Dataset records -
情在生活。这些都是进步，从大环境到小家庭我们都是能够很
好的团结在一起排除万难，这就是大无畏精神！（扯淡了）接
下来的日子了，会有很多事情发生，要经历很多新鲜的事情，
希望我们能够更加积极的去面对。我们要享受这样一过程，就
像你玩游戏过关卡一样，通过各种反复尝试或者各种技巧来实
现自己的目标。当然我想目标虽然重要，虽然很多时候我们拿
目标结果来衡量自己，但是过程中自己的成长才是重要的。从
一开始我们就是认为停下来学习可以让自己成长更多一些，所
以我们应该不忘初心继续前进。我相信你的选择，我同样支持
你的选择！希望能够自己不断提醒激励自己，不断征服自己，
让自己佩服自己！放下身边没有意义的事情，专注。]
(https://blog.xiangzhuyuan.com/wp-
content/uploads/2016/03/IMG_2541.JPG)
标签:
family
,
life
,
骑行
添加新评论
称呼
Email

Instructions for the task -
Would you output the whole listing exactly as written?

Task solution -
情在生活。这些都是进步，从大环境到小家庭我们都是能够很
好的团结在一起排除万难，这就是大无畏精神！（扯淡了）接
下来的日子了，会有很多事情发生，要经历很多新鲜的事情，
希望我们能够更加积极的去面对。我们要享受这样一过程，就
像你玩游戏过关卡一样，通过各种反复尝试或者各种技巧来实
现自己的目标。当然我想目标虽然重要，虽然很多时候我们拿
目标结果来衡量自己，但是过程中自己的成长才是重要的。从
一开始我们就是认为停下来学习可以让自己成长更多一些，所
以我们应该不忘初心继续前进。我相信你的选择，我同样支持
你的选择！希望能够自己不断提醒激励自己，不断征服自己，
让自己佩服自己！放下身边没有意义的事情，专注。]
(https://blog.xiangzhuyuan.com/wp-
content/uploads/2016/03/IMG_2541.JPG)
标签:
family
,
life
,
骑行
添加新评论
称呼
Email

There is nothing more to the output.